Answer to Question #43182 in Other Economics for Leeann Star
What are the key economic factors that keep a country's currency strong? For instance; why is the usd strong when the usa has so much debt? Why is the Vietnamese dong so weak? Kuwait only has 38 billion in debt so I might understand it's value.
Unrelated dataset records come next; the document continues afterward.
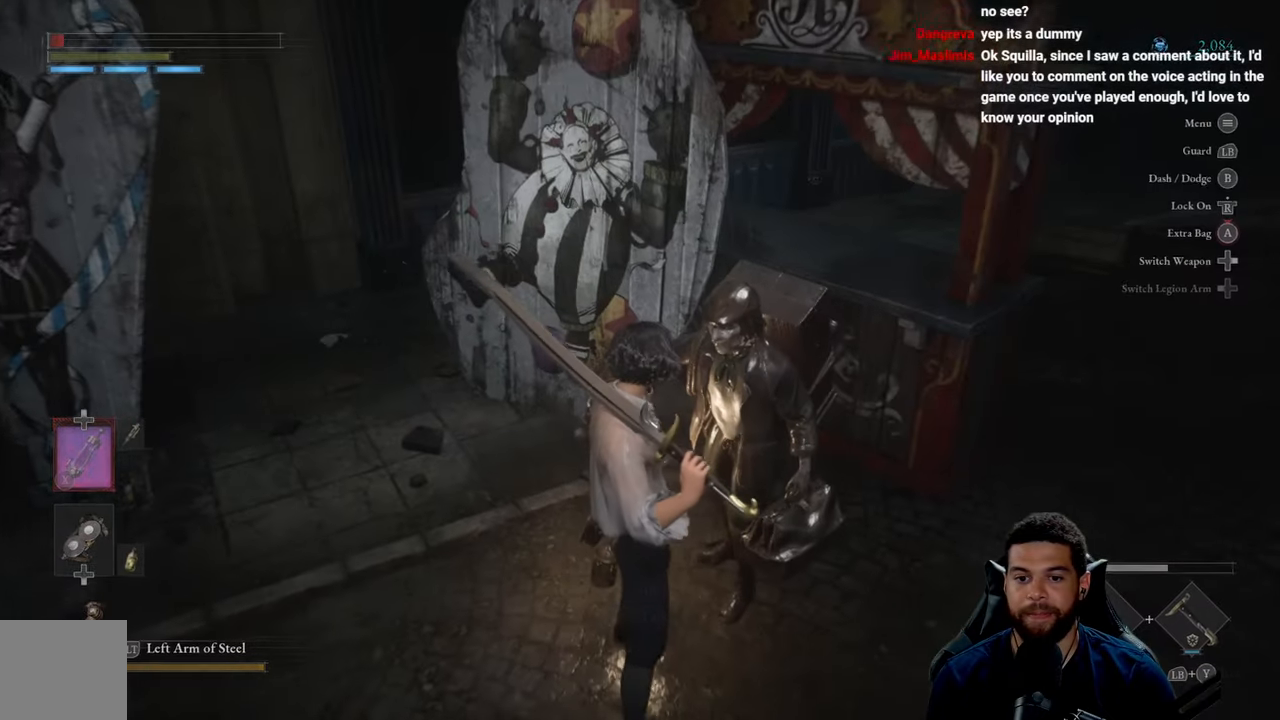
{"buttons": [], "left_stick": "center", "right_stick": "right", "events": [[450, "right_stick", "right"]]}
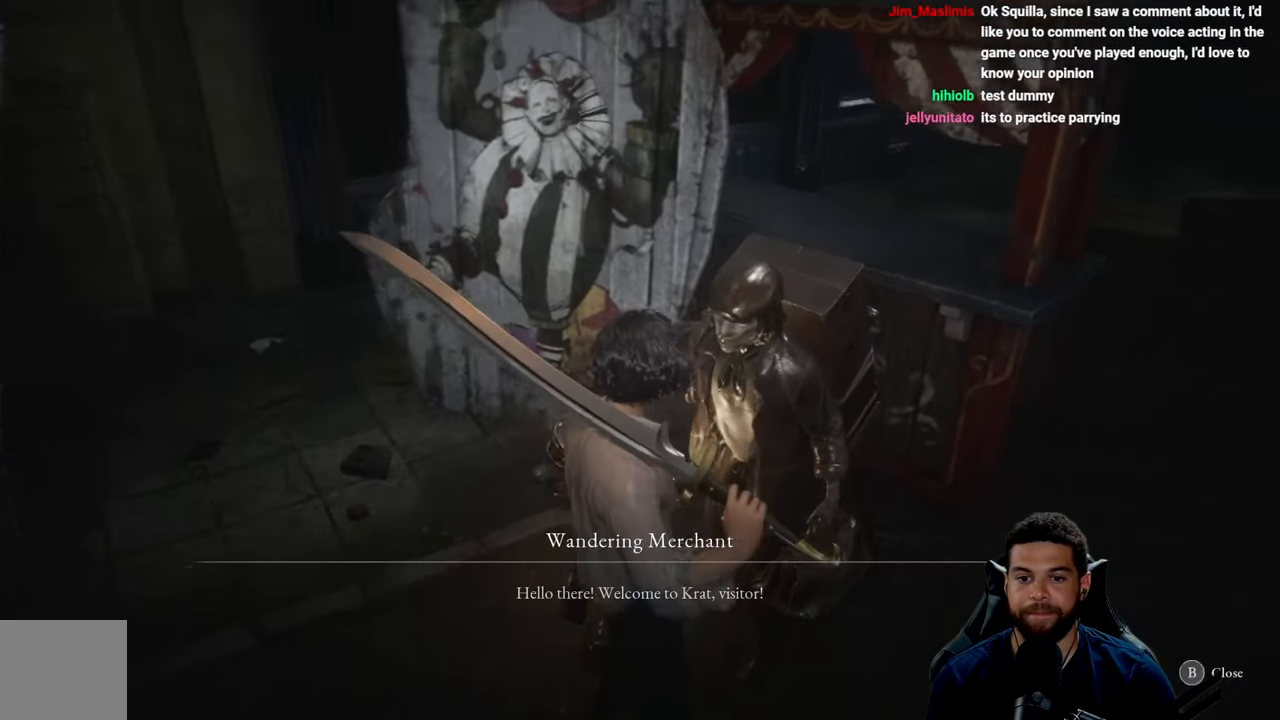
{"buttons": [], "left_stick": "center", "right_stick": "right", "events": [[17, "right_stick", "up-right"], [350, "right_stick", "right"]]}
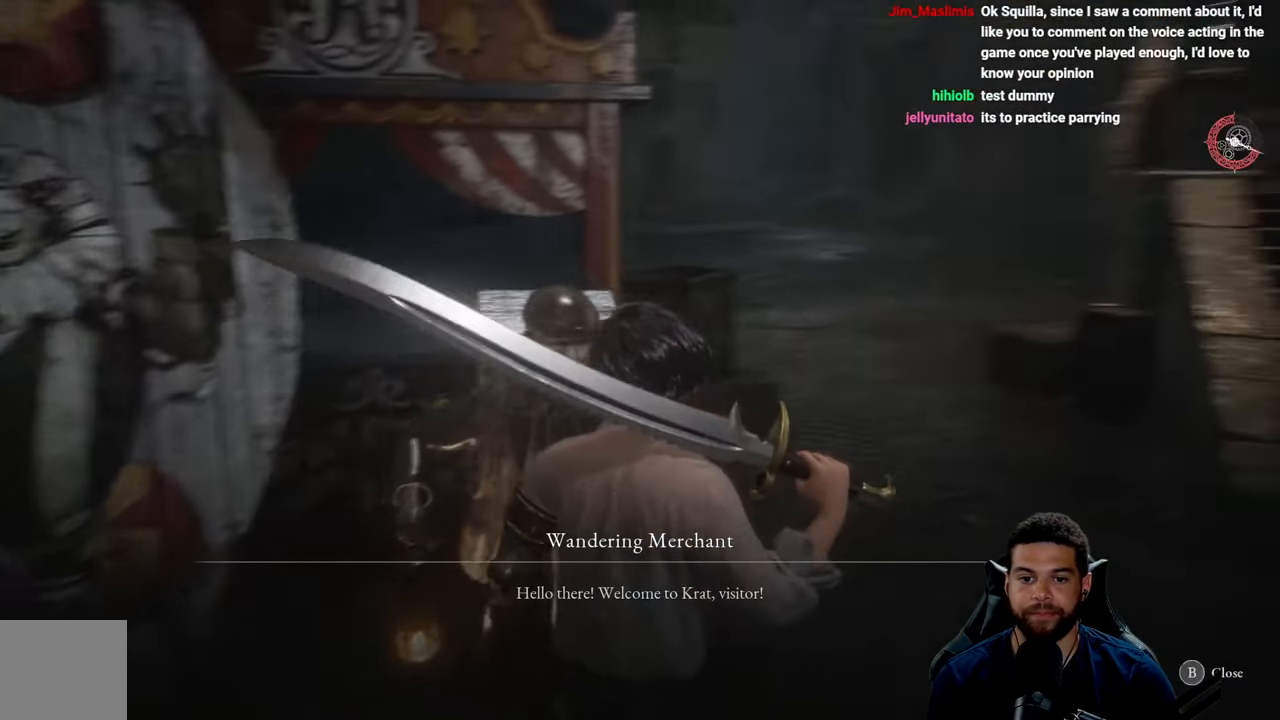
{"buttons": [], "left_stick": "center", "right_stick": "center", "events": [[133, "right_stick", "up-right"], [367, "right_stick", "center"]]}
In 1980-1983 IMPORT percentages were: USA 9.5% Vietnam 0%
Kuwait ranged from 34-52% and Iraq 0%
Their EXPORT percentages were: USA 9% Vietnam 0% Kuwait 55-78% and Iraq 0%
The currency was worth from 1980-83
USA I have to keep at a dollar and compare other countries to the dollar.
Vietnam 20 dong= 1usd
IMPORTS USA 16% Vietnam 78.5%
Kuwait 26.5% Iraq 33.75
Kuwait'debt is only 38 billion I think
EXPORTS: USA 12.75% Vietnam 73.5% Kuwait 66% Iraq 41.5%
Currency Vietnam 21,000 avg Kuwait avg 3.5 and Iraq 1170 avg
Sometimes, we judge economic success from only a very limited standpoint,ignoring much more important factors. One example, is judging the desirability of an economic policy from the strength of a currency. When you have a large current account deficit, when your economy is in recession, a depreciation is exactly what the economy needs. Having a strong currency, when economic fundamentals don’t support that level just creates further economic misery.
One obvious example that springs to mind is the effort in 1992 to keep the Pound artificially overvalued within the ERM. To keep the Pound at a set level against the D-Mark, we put up interest rates to 15% and caused a severe recession. The strong pound was completely unsuitable for the UK economy, but we persisted with the policy because of a mistaken belief that keeping a ‘strong’ pound was ‘good’.
Another classic mistake was the decision in1925 to rejoin the gold standard at a level that was unsuitable for the post-war UK economy. The consequence of this decision was deflation, low growth and a rising debt to GDP ratio. In this case, the strong pound was damaging to the UK economy.